Search This Blog

Wednesday, September 28, 2011

SCA Hits Perry Hall High JV Field Hockey Team

Trauma Strikes the Field Hockey Teams Wednesday, September 28, 2011 By Ethan Muller From Perry Hall High's online newspaper

In life, situations can go from happy and exciting to gloomy and traumatic in a matter of seconds. Last night, September 27, 2011 the JV and Varsity Field Hockey teams experienced one of these moments. Shortly after scoring the winning goal, her second of the afternoon, a freshman on the JV team collapsed on the field at Catonsville High School. The coaches and athletic director rushed to provide medical assistance. The staff administered CPR immediately, which saved the young athlete's life.

While CPR was being administered, another person present at the game called 911 for an ambulance. Upon the arrival of paramedics, she was breathing but remained unconscious. The Varsity game, which was scheduled to directly follow the JV match, was postponed.

After being taken to St. Agnes and confirmed stable, she was moved to the pediatric unit at University of Maryland. The doctors have yet to find a cause of her collapse and tests are still being done. Perry Hall wishes nothing less than a speedy recovery for the student and our thoughts go out to her family and teammates.


A few points about this story that are interesting...

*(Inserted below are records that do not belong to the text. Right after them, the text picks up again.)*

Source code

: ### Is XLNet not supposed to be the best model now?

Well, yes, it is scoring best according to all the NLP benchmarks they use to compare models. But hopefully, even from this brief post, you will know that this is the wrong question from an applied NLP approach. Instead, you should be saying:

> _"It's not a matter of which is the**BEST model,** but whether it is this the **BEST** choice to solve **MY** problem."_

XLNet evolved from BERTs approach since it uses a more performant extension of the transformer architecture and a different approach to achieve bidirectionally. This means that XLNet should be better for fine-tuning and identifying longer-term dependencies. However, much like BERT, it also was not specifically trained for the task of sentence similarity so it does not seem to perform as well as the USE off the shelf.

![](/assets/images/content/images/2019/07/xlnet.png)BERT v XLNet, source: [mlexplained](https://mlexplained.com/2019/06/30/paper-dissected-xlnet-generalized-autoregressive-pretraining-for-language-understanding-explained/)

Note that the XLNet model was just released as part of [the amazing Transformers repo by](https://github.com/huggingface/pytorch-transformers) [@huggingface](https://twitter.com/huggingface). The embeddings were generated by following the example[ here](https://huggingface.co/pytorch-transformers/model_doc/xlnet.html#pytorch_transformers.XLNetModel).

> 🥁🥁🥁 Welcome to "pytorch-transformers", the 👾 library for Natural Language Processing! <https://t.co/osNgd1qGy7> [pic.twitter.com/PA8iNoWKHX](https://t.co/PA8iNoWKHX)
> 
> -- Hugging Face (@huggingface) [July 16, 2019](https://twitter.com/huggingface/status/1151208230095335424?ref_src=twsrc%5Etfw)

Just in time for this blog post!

First, with no mention of AED use by the staff, we either have to assume that it happened but was not reported, or we have to assume that the victim enjoyed a return of spontaneous circulation ("ROSC") on chest compressions alone. I've only seen that happen in one of the forty-nine cardiac arrest events in which i've been involved.

Second, with ROSC and being in a coma (CPC score of 4), this person was an ideal candidate for therapeutic hypothermia ("TH"). We can't tell from the article whether or not TH was applied.

Third, the CPC score of 4 makes me wonder how long the time between the arrest and the initiation of CPR was. If the time was 5 minutes - and you'd be amazed at how fast five minutes can add up - I can understand the CPC 4 score. If the CPR were, indeed, more immediate, there might well be something else going on.